Contrary to the popular belief that raising massive amounts of funding will give you runway to hit certain milestones, your startup’s market is what dictates your timeline. As Hoffman pointed out, the track record of companies that have raised massive first rounds is horrible. Raise a little more than you think you need, then focus. Having too much money often leads startups to believe they can put off today’s tasks to tomorrow.

“One of [the myths in Silicon Valley] is the role of government…. it is in fact what creates the platform environment we operate on” — Reid Hoffman, Greylock Partners

Even though much of the tech industry complains about how government hinders  innovation, Hoffman reminds us that there are very important things it does for entrepreneurship. For example, the government creates and supports frameworks that enable business to exist (i.e., it maintains the law that makes a contract valid).

“Our job is not very sexy, we just come into the office and try to fix crashes.” — Jan Koum, WhatsApp

Being a founder and leader of a startup is not glamorous — it’s work. Koum and his co-founder Brian Acton stayed away from the media an investors for much of WhatsApp’s life in order to stay focused on the product, as well as the users. Even today, they’re laser-focused on their work, and that means “fixing crashes” every day.

“[We] help you find your own heuristic so you don’t have to come back to us again.” — Kevin Hale, Y Combinator

For Y Combinator startups, office hours with the program’s partners are a time to receive guidance on how they should solve problems and what’s important to them. Partners won’t give them answers to their challenges, but they will help startups find their own problem-solving strategies.

“The other thing is that the incentives to think short term are so unbelievably strong …. I don’t care what any CEO tells you, they’re thinking short term all the time.” — Andrew Mason, Groupon/Detour

Mason admitted that going public was the worst decision Groupon made. Exits are often in entrepreneurs’ minds before they’ve even put up their first splash page. But going public fundamentally changes how a business runs. Meeting quarterly goals is now the priority, and focusing on longer-term plans takes a backseat, according to Mason.

“All investors are not created equal …. Talk to them and find out what their vision for the company is, and make sure the visions align.” — Michelle Zatlyn, CloudFlare

Picking investors shouldn’t be about who gives you the most money and highest valuation; it should be about the best strategic partner for your startup and vision in the long run — not the term sheet. CloudFlare actually turned down investors who gave them higher valuations, solely because its founders wanted to work with certain investors with the right expertise and understanding of its vision.
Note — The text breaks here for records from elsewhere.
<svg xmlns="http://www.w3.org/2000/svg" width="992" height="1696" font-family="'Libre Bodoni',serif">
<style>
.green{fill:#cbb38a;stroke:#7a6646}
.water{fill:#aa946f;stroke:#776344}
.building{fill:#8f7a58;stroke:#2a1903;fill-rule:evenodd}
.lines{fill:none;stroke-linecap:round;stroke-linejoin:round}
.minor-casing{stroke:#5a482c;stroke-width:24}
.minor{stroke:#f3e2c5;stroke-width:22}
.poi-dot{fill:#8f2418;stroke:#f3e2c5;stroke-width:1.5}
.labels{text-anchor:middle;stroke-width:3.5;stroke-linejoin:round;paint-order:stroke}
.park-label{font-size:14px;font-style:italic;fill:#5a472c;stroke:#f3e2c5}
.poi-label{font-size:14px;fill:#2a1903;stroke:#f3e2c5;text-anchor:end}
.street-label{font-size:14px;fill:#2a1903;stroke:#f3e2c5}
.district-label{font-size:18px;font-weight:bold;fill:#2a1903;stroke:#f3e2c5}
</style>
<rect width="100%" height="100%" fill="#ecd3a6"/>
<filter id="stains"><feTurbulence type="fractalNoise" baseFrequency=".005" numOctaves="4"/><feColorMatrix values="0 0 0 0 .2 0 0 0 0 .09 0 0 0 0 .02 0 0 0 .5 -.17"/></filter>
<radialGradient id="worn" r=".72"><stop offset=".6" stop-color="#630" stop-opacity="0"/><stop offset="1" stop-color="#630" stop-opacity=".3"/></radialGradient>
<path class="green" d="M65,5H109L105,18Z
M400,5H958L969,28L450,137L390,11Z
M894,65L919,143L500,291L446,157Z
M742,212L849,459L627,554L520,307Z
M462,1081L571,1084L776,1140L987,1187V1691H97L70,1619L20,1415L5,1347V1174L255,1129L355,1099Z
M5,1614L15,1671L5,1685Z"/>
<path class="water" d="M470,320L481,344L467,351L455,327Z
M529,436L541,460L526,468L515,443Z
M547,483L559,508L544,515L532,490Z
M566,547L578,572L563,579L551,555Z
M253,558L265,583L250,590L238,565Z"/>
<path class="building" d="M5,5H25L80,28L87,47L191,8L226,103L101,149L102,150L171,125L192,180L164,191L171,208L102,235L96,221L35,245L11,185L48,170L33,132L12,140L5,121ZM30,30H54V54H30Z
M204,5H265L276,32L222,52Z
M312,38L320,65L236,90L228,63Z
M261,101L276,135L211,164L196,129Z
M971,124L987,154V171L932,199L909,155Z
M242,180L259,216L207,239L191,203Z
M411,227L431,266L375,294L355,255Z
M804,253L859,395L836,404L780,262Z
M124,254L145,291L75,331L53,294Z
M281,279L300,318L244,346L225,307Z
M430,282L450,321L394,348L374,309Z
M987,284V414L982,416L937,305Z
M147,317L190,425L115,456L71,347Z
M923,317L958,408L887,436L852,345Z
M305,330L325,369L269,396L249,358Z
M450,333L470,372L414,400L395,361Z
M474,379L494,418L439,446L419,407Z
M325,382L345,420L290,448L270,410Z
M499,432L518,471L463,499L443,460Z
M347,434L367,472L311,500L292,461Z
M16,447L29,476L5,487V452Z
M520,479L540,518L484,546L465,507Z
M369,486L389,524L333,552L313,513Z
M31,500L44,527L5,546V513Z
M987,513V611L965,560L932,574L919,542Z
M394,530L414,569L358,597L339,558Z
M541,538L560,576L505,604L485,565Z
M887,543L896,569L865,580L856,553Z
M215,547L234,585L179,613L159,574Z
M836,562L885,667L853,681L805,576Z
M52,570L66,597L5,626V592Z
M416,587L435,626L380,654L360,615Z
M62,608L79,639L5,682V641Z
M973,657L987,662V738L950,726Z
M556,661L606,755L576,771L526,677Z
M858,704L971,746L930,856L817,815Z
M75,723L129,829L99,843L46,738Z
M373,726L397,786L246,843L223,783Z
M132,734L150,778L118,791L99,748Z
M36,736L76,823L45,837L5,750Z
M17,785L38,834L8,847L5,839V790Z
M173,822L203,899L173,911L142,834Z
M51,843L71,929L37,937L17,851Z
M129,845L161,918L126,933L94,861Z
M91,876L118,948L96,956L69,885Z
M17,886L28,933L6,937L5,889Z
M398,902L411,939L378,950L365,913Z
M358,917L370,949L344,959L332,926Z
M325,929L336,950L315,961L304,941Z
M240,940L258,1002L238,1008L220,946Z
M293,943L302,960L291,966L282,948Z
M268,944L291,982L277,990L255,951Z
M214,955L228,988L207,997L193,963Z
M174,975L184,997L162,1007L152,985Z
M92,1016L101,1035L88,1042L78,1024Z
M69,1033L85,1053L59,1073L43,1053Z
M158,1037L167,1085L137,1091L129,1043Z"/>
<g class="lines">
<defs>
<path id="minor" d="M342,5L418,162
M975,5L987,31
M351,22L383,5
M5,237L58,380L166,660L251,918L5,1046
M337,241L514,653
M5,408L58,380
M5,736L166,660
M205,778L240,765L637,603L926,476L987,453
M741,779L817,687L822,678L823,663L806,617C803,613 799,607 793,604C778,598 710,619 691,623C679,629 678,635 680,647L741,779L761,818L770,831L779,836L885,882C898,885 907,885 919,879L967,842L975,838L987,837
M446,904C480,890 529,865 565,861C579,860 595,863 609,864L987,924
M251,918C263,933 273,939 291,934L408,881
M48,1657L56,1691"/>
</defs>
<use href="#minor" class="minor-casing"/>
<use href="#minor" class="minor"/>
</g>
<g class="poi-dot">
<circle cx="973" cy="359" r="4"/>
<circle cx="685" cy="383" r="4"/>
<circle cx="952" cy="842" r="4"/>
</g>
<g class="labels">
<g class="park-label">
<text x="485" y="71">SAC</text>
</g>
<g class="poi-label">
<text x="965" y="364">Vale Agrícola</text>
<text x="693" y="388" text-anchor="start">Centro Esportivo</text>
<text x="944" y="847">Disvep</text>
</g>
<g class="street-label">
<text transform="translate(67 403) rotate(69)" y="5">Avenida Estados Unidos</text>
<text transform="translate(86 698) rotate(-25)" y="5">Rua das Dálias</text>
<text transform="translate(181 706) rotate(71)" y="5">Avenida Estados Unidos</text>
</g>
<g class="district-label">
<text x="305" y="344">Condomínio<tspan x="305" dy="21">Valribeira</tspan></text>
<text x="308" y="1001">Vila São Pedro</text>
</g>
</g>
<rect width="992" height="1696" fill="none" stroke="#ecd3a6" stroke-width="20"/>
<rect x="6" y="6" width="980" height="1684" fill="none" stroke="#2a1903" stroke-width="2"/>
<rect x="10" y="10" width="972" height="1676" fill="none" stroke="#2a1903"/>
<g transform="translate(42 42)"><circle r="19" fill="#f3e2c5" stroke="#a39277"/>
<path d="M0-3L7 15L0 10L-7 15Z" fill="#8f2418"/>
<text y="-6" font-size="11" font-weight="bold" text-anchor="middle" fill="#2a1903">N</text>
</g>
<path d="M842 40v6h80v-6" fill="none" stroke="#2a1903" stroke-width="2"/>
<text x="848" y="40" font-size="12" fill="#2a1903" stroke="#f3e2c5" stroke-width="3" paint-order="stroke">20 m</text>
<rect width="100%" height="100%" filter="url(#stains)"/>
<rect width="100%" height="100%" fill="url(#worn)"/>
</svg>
“If you make it across the room, you’ve found product-market fit” — Emmett Shear, Twitch

Echoing an analogy Y Combinator partner Qasar Younis used earlier in the day, building a new product is like wandering around a dark room, not being able to see, and relying on user feedback, iterations, research, and so on.

“If you don’t love it, you wont make it through the long pain that is inevitable” — Emmett Shear, Twitch

Shear warns against founders getting into ventures for the wrong reasons. No amount of potential riches will keep someone on board when faced with the exhausting reality of building a company if they aren’t excited every day by their work.